### Data section
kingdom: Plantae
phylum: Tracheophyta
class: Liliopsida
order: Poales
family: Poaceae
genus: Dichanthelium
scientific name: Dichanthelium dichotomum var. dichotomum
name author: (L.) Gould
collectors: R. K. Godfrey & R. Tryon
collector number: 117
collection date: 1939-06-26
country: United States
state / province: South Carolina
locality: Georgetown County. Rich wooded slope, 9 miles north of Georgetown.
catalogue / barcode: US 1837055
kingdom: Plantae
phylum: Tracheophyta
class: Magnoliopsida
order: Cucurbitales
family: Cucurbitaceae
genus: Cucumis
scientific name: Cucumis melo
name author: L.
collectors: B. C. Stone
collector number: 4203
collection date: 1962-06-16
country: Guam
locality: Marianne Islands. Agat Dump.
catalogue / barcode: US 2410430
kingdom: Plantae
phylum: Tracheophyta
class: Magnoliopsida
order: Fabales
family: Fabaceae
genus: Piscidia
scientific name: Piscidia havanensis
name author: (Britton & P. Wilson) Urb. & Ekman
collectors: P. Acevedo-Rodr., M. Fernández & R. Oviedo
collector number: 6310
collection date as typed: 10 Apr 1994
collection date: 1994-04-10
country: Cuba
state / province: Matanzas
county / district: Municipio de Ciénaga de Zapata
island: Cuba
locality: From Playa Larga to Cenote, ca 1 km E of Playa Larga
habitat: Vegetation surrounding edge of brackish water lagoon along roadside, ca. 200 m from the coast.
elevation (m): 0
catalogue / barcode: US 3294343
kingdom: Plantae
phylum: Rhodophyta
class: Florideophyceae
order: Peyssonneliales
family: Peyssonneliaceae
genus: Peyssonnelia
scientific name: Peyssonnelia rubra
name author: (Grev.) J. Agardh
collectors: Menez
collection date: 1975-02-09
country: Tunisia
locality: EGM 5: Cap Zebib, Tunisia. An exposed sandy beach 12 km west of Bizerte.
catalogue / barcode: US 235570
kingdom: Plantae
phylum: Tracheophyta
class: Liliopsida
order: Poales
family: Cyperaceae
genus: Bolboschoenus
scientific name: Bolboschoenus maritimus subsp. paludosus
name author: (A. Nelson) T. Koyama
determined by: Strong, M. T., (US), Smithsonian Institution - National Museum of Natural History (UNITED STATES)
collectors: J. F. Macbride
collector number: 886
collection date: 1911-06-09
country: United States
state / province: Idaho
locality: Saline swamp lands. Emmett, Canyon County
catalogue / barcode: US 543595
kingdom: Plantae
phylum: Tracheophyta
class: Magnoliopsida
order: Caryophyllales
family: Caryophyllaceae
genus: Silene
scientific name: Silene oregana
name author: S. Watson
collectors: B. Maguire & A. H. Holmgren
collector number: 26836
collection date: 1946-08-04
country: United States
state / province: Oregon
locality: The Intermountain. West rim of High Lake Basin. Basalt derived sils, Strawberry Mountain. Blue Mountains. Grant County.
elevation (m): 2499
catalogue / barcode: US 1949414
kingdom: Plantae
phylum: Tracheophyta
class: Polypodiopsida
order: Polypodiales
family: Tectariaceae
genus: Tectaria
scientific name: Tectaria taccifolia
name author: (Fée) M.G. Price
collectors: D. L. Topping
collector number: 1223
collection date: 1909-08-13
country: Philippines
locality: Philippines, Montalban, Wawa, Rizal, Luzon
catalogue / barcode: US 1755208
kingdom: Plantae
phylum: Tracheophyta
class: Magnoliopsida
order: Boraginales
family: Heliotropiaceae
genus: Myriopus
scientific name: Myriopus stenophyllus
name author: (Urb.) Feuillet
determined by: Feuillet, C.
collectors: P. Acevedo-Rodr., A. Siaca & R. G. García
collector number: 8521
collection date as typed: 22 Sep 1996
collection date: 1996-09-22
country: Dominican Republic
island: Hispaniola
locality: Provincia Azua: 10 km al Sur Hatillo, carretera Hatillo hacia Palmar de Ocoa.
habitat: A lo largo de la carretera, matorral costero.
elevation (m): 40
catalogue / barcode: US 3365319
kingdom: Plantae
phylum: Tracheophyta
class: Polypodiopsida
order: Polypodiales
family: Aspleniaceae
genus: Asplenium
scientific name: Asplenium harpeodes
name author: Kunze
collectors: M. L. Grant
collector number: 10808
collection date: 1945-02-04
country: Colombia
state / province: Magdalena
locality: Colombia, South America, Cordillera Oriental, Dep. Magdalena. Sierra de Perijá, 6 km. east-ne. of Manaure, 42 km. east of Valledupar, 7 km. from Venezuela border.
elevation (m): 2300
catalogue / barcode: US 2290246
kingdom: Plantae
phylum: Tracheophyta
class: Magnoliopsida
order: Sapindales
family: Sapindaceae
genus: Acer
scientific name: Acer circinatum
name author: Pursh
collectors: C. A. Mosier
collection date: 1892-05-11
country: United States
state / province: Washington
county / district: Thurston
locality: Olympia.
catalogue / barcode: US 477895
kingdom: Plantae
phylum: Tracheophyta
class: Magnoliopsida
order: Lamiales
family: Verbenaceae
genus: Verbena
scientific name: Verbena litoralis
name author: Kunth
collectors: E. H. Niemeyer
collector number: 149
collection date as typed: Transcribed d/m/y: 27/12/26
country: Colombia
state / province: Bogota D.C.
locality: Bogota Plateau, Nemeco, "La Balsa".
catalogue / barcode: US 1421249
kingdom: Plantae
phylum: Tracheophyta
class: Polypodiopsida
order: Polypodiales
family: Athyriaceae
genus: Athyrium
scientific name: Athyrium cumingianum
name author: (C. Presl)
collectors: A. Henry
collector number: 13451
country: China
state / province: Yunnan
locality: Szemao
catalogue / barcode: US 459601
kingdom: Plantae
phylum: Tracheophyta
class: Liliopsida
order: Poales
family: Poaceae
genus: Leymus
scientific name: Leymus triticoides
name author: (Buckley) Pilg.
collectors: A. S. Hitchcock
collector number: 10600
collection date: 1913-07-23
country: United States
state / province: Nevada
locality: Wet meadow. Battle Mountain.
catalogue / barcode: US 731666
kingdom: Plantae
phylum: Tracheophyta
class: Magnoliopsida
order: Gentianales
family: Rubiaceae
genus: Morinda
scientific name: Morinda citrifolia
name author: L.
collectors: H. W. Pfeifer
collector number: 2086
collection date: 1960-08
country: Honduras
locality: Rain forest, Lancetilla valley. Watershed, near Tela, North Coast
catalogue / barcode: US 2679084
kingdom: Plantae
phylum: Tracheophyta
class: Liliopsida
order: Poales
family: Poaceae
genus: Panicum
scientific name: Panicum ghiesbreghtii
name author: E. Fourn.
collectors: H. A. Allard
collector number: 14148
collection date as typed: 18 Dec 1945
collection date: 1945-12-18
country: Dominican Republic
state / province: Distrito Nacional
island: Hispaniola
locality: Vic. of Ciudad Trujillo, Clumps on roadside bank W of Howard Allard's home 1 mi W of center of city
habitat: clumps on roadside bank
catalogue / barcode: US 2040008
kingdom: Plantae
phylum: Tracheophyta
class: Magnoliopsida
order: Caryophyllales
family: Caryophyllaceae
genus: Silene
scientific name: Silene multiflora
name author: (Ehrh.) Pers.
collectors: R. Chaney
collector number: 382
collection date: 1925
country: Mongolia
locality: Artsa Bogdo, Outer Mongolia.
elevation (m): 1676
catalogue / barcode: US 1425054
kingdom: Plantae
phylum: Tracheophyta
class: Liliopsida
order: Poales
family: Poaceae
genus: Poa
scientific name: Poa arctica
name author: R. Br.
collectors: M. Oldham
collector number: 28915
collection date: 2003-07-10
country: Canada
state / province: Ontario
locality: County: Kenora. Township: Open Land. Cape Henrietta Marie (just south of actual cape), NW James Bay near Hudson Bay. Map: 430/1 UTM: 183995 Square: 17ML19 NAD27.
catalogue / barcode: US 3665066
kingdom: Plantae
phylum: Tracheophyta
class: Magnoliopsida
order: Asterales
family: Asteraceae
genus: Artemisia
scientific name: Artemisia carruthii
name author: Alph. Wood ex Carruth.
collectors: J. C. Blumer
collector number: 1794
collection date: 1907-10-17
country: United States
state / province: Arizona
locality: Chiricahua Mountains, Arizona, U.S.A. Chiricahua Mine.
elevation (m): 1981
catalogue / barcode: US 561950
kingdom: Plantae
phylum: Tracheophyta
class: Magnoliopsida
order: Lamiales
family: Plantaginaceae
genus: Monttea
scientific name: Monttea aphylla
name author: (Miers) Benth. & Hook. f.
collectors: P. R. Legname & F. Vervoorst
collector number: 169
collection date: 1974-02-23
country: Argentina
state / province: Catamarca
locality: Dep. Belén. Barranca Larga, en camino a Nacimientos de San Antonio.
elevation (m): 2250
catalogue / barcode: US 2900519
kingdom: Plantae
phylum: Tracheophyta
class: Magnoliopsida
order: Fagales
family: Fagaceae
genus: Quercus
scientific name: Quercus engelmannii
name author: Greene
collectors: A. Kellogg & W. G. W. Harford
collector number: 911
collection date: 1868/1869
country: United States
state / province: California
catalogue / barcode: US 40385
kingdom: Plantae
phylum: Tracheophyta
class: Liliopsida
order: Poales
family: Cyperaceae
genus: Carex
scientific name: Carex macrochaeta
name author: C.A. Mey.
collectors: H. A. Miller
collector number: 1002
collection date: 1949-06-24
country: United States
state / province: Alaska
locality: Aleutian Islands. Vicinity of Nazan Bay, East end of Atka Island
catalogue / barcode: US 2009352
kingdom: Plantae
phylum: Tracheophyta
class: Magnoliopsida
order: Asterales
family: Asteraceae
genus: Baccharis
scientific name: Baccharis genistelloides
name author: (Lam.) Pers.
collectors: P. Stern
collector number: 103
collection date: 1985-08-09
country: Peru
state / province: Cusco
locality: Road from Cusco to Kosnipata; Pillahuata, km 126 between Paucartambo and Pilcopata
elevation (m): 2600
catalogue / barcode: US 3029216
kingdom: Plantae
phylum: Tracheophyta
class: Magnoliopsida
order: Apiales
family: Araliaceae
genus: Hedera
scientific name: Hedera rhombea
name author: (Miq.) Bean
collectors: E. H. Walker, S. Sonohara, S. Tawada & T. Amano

### Goal
Print the lines of the data above from the line containing "scientific name: Baccharis genistelloides" through the last line of the data, including both, and copy each one without any change.

### Solution to the problem
scientific name: Baccharis genistelloides
name author: (Lam.) Pers.
collectors: P. Stern
collector number: 103
collection date: 1985-08-09
country: Peru
state / province: Cusco
locality: Road from Cusco to Kosnipata; Pillahuata, km 126 between Paucartambo and Pilcopata
elevation (m): 2600
catalogue / barcode: US 3029216
kingdom: Plantae
phylum: Tracheophyta
class: Magnoliopsida
order: Apiales
family: Araliaceae
genus: Hedera
scientific name: Hedera rhombea
name author: (Miq.) Bean
collectors: E. H. Walker, S. Sonohara, S. Tawada & T. Amano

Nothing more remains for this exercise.